** Source records follows **

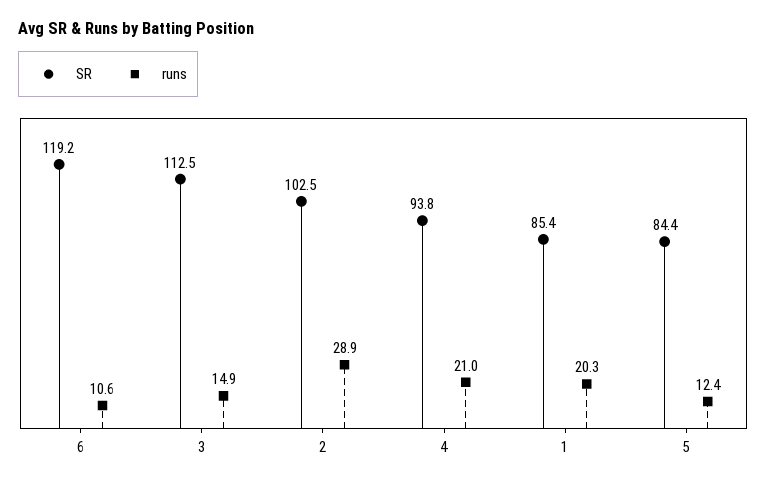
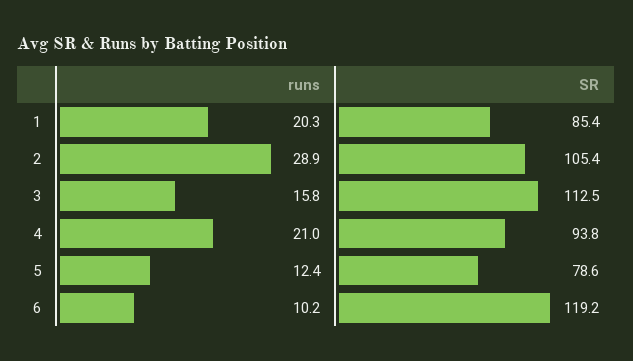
  {
    "SR": {
      "6": 119.2,
      "3": 112.5,
-     "2": 102.5,
+     "2": 105.4,
      "4": 93.8,
      "1": 85.4,
-     "5": 84.4
+     "5": 78.6
    },
    "runs": {
-     "6": 10.6,
+     "6": 10.2,
-     "3": 14.9,
+     "3": 15.8,
      "2": 28.9,
      "4": 21,
      "1": 20.3,
      "5": 12.4
    }
  }

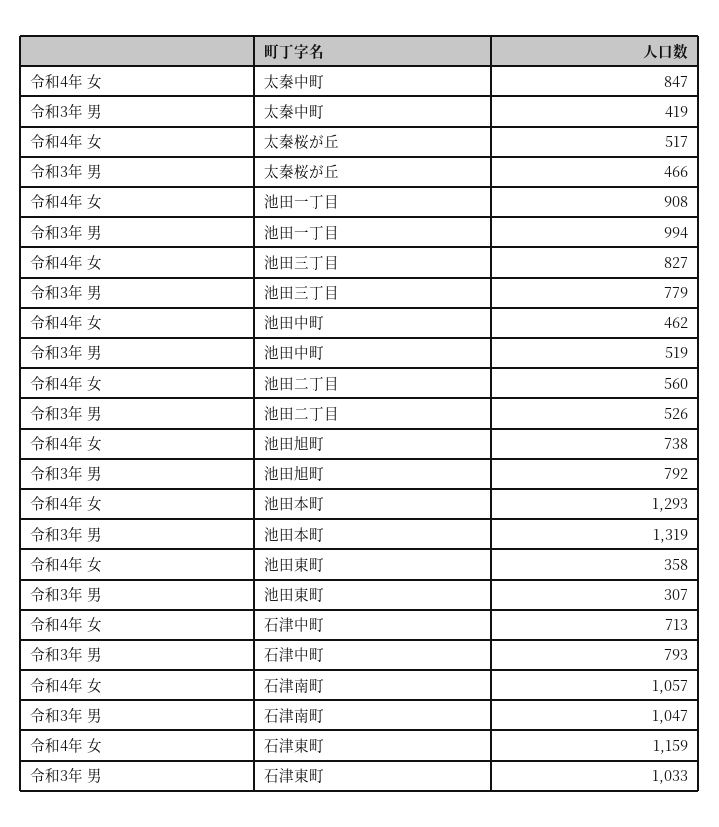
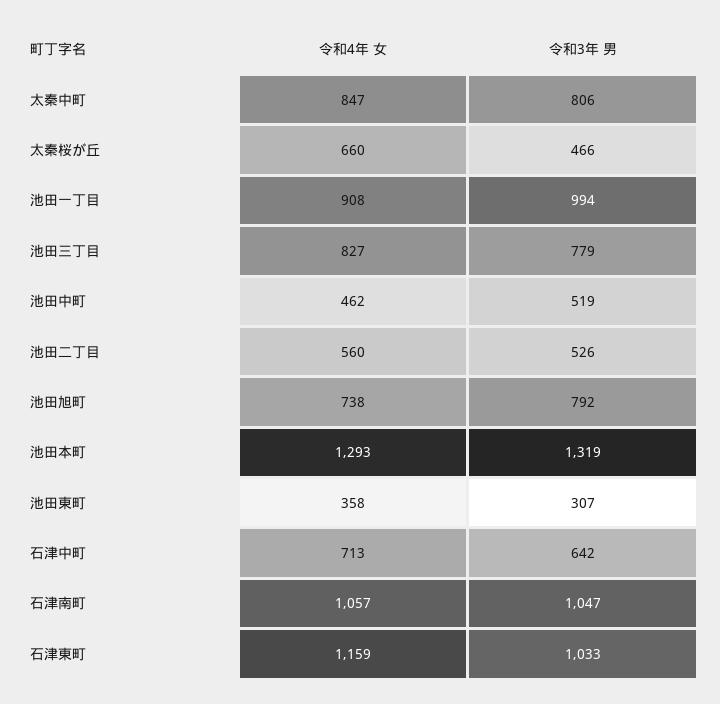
  {
    "令和4年 女": {
      "太秦中町": 847,
-     "太秦桜が丘": 517,
+     "太秦桜が丘": 660,
      "池田一丁目": 908,
      "池田三丁目": 827,
      "池田中町": 462,
      "池田二丁目": 560,
      "池田旭町": 738,
      "池田本町": 1293,
      "池田東町": 358,
      "石津中町": 713,
      "石津南町": 1057,
      "石津東町": 1159
    },
    "令和3年 男": {
-     "太秦中町": 419,
+     "太秦中町": 806,
      "太秦桜が丘": 466,
      "池田一丁目": 994,
      "池田三丁目": 779,
      "池田中町": 519,
      "池田二丁目": 526,
      "池田旭町": 792,
      "池田本町": 1319,
      "池田東町": 307,
-     "石津中町": 793,
+     "石津中町": 642,
      "石津南町": 1047,
      "石津東町": 1033
    }
  }

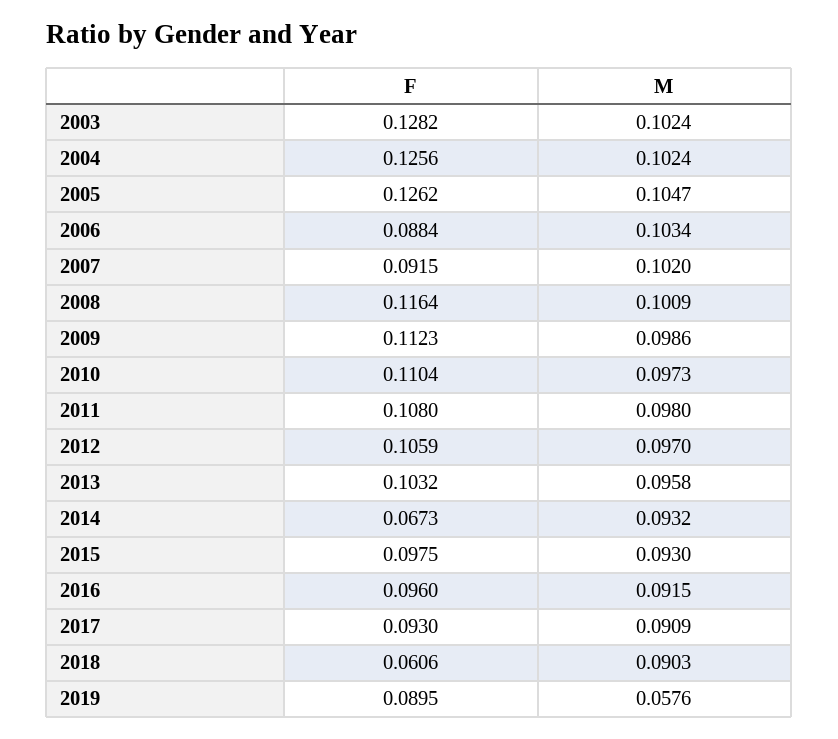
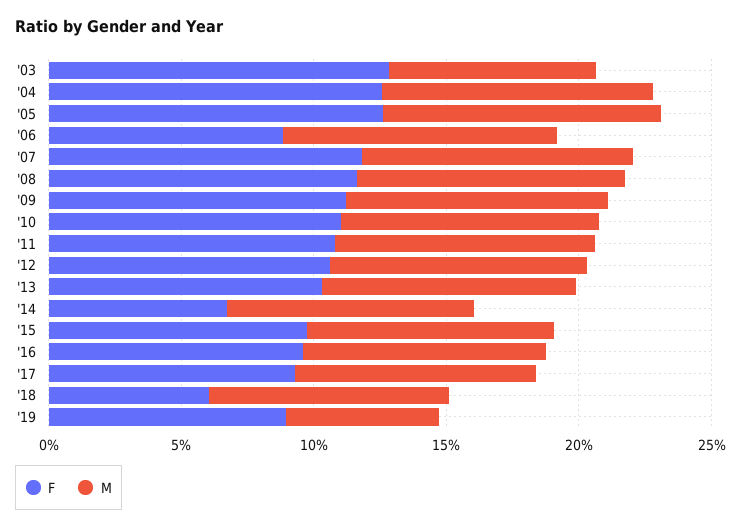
  {
    "F": {
      "2003": 0.1282,
      "2004": 0.1256,
      "2005": 0.1262,
      "2006": 0.0884,
-     "2007": 0.0915,
+     "2007": 0.12,
      "2008": 0.1164,
      "2009": 0.1123,
      "2010": 0.1104,
      "2011": 0.108,
      "2012": 0.1059,
      "2013": 0.1032,
      "2014": 0.0673,
      "2015": 0.0975,
      "2016": 0.096,
      "2017": 0.093,
      "2018": 0.0606,
      "2019": 0.0895
    },
    "M": {
-     "2003": 0.1024,
+     "2003": 0.08,
      "2004": 0.1024,
      "2005": 0.1047,
      "2006": 0.1034,
      "2007": 0.102,
      "2008": 0.1009,
      "2009": 0.0986,
      "2010": 0.0973,
      "2011": 0.098,
      "2012": 0.097,
      "2013": 0.0958,
      "2014": 0.0932,
      "2015": 0.093,
      "2016": 0.0915,
      "2017": 0.0909,
      "2018": 0.0903,
      "2019": 0.0576
    }
  }

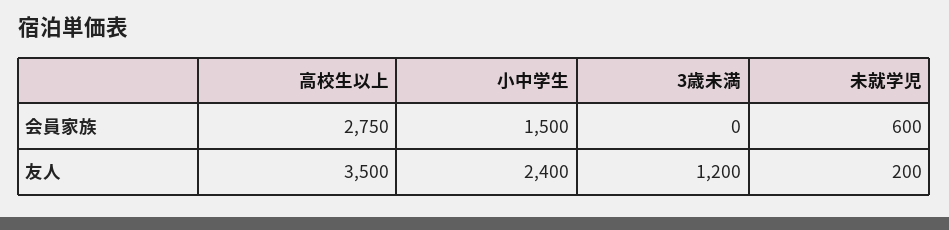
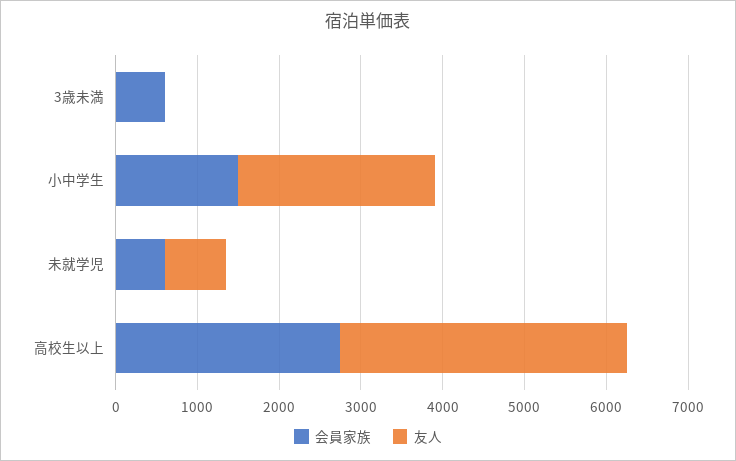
  {
    "会員家族": {
      "高校生以上": 2750,
      "小中学生": 1500,
-     "3歳未満": 0,
+     "3歳未満": 600,
      "未就学児": 600
    },
    "友人": {
      "高校生以上": 3500,
      "小中学生": 2400,
-     "3歳未満": 1200,
+     "3歳未満": 0,
-     "未就学児": 200
+     "未就学児": 800
    }
  }

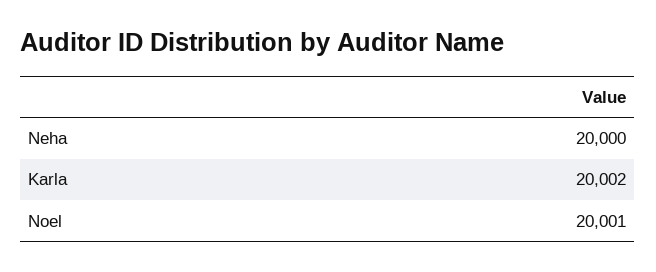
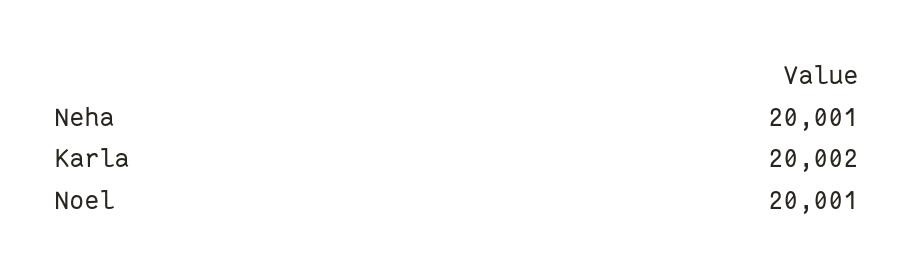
  {
-   "Neha": 20000,
+   "Neha": 20001,
    "Karla": 20002,
    "Noel": 20001
  }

** End of Source records **

Copy the lines above exactly. Do not include pictures.

■ Output:
  {
    "SR": {
      "6": 119.2,
      "3": 112.5,
-     "2": 102.5,
+     "2": 105.4,
      "4": 93.8,
      "1": 85.4,
-     "5": 84.4
+     "5": 78.6
    },
    "runs": {
-     "6": 10.6,
+     "6": 10.2,
-     "3": 14.9,
+     "3": 15.8,
      "2": 28.9,
      "4": 21,
      "1": 20.3,
      "5": 12.4
    }
  }

  {
    "令和4年 女": {
      "太秦中町": 847,
-     "太秦桜が丘": 517,
+     "太秦桜が丘": 660,
      "池田一丁目": 908,
      "池田三丁目": 827,
      "池田中町": 462,
      "池田二丁目": 560,
      "池田旭町": 738,
      "池田本町": 1293,
      "池田東町": 358,
      "石津中町": 713,
      "石津南町": 1057,
      "石津東町": 1159
    },
    "令和3年 男": {
-     "太秦中町": 419,
+     "太秦中町": 806,
      "太秦桜が丘": 466,
      "池田一丁目": 994,
      "池田三丁目": 779,
      "池田中町": 519,
      "池田二丁目": 526,
      "池田旭町": 792,
      "池田本町": 1319,
      "池田東町": 307,
-     "石津中町": 793,
+     "石津中町": 642,
      "石津南町": 1047,
      "石津東町": 1033
    }
  }

  {
    "F": {
      "2003": 0.1282,
      "2004": 0.1256,
      "2005": 0.1262,
      "2006": 0.0884,
-     "2007": 0.0915,
+     "2007": 0.12,
      "2008": 0.1164,
      "2009": 0.1123,
      "2010": 0.1104,
      "2011": 0.108,
      "2012": 0.1059,
      "2013": 0.1032,
      "2014": 0.0673,
      "2015": 0.0975,
      "2016": 0.096,
      "2017": 0.093,
      "2018": 0.0606,
      "2019": 0.0895
    },
    "M": {
-     "2003": 0.1024,
+     "2003": 0.08,
      "2004": 0.1024,
      "2005": 0.1047,
      "2006": 0.1034,
      "2007": 0.102,
      "2008": 0.1009,
      "2009": 0.0986,
      "2010": 0.0973,
      "2011": 0.098,
      "2012": 0.097,
      "2013": 0.0958,
      "2014": 0.0932,
      "2015": 0.093,
      "2016": 0.0915,
      "2017": 0.0909,
      "2018": 0.0903,
      "2019": 0.0576
    }
  }

  {
    "会員家族": {
      "高校生以上": 2750,
      "小中学生": 1500,
-     "3歳未満": 0,
+     "3歳未満": 600,
      "未就学児": 600
    },
    "友人": {
      "高校生以上": 3500,
      "小中学生": 2400,
-     "3歳未満": 1200,
+     "3歳未満": 0,
-     "未就学児": 200
+     "未就学児": 800
    }
  }

  {
-   "Neha": 20000,
+   "Neha": 20001,
    "Karla": 20002,
    "Noel": 20001
  }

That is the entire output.